Iraqis are studying Hebrew at Baghdad University.
I find this especially interesting since my Hebrew teacher is from an Iraqi family.
The sooner the Arab states learn to accept that one of the non-Arab peoples is independent of their rule, the sooner we will have peace in the middle-east. Recognition of "the other" is an important step in the right direction.
Wearing an elegant pink headscarf, Marwa Abdel Karim serenades her fellow Baghdad University students with a heartfelt rendition of "Filled With Love," remarkable for the language in which it is sung – Hebrew.
She is one of the 150 students at the university's Hebraic department, studying the language of Israel in an Arab country that has never had ties with the Jewish state and where most people regard it as an enemy.
For the first time since it was set up 40 years ago, the department organized a festival earlier this month where students sang songs and recited poetry for an enthralled audience of about 100, and gifted tutors with presents.
...
The students learn Hebrew language, grammar, literature and the songs of the Hebrew bible, but confess they have never met a Jew.

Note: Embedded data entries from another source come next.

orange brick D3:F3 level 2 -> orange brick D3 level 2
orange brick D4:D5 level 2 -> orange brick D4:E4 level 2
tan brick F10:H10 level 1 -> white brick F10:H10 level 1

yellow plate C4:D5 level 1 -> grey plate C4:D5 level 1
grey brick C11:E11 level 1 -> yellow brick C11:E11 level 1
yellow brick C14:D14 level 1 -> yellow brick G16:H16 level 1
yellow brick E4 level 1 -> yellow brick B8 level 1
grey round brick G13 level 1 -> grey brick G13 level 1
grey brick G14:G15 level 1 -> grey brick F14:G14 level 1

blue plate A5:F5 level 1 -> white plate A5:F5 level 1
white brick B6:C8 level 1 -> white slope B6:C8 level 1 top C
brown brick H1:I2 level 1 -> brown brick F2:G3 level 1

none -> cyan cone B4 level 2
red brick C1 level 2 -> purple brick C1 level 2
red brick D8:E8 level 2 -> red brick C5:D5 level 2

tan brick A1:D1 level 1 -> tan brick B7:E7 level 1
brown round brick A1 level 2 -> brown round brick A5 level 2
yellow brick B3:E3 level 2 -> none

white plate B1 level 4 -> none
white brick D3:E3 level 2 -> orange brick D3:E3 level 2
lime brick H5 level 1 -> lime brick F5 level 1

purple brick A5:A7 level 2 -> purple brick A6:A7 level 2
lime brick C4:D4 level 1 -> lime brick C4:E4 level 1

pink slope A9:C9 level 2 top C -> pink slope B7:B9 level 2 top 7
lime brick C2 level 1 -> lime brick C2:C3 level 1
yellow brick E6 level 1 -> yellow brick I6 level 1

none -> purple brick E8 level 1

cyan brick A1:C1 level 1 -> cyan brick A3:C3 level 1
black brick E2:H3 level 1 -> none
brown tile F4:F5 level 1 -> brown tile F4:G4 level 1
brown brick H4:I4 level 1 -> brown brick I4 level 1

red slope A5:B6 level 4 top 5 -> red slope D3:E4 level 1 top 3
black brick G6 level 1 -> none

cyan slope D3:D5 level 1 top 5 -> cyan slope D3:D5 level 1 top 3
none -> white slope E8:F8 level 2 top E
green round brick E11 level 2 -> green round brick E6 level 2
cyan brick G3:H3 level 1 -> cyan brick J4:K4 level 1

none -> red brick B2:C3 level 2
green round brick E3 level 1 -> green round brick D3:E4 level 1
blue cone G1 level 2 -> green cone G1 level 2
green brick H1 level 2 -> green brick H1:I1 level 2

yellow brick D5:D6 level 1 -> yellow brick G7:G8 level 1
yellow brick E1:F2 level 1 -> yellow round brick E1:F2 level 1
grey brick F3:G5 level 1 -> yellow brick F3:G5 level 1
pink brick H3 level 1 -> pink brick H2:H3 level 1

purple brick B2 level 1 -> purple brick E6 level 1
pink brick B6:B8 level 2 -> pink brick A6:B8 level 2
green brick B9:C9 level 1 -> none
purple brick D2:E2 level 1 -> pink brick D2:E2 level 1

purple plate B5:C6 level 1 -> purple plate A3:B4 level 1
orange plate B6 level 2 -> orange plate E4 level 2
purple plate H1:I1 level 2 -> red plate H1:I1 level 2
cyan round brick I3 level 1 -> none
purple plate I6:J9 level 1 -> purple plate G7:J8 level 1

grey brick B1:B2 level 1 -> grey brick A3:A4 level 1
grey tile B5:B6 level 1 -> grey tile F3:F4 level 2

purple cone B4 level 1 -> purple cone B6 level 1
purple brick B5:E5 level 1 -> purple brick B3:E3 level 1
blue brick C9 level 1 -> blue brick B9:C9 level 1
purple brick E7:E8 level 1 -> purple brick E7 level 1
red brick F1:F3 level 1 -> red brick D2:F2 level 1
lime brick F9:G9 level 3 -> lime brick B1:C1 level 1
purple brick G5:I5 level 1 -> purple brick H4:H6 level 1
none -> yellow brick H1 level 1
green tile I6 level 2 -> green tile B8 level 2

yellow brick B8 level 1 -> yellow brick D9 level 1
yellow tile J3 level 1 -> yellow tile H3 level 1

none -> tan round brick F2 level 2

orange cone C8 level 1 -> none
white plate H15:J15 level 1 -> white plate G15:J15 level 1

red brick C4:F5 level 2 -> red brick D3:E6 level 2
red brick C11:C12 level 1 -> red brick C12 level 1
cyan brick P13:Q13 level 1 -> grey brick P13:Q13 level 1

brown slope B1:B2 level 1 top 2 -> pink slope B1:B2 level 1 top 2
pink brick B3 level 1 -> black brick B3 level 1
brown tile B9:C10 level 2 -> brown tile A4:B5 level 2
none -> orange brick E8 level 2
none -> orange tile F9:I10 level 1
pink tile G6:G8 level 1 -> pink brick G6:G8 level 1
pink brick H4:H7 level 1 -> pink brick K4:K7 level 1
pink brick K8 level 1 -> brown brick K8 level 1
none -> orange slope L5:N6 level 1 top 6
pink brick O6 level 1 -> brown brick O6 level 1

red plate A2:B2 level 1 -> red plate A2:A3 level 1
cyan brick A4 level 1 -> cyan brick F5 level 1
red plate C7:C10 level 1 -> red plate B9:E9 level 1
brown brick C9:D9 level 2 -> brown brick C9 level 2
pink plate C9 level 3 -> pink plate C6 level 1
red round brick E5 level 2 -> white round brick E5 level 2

"I used the internet to communicate with them but no one responded," says Saadun. 'Hebrew is very important'. Ancient Babylon, in modern-day Iraq, once boasted a large Jewish community but the numbers dwindled over time.
There has been no discernible community since Iraqi Jews headed to Israel in the years after the Jewish state was founded in 1948. By 1951, 120,000 Jews - nearly the entire community - had emigrated. The remaining handful fled after the 2003 US-led invasion which ousted Saddam.
Iraq is the only Arab country that fought in the 1948 war with Israel but never signed the 1949 ceasefire.
...
Professor Talib al-Qureshi, head of the university's faculty of languages, believes that despite the difficulties there are good opportunities for Hebrew-language graduates.
"Many think it is a waste of time but Hebrew is very important," says the 57-year-old academic with a doctorate in the language.
"People who speak Hebrew have very important positions in the world. The best will find work," he says of his students.
http://www.ynetnews.com/articles/0,7340,L-3890416,00.html
Just a few years ago, under Saddam Hussein, Iraq was trying to eradicate the Kurdish language in a campaign celebrated by western progressives as a "literacy programme". Today Kurdish flourishes in Iraq as an official language.
It is one grand irony of modern times that those who favour multi-culturism in the west often support an Arab monoculture in the entire middle-east. Today's Iraq is working towards are more multi-cultural world.
And call me a treehugging left-alternative green liberal, but I applaud any attempt to recognise different cultures and connect them.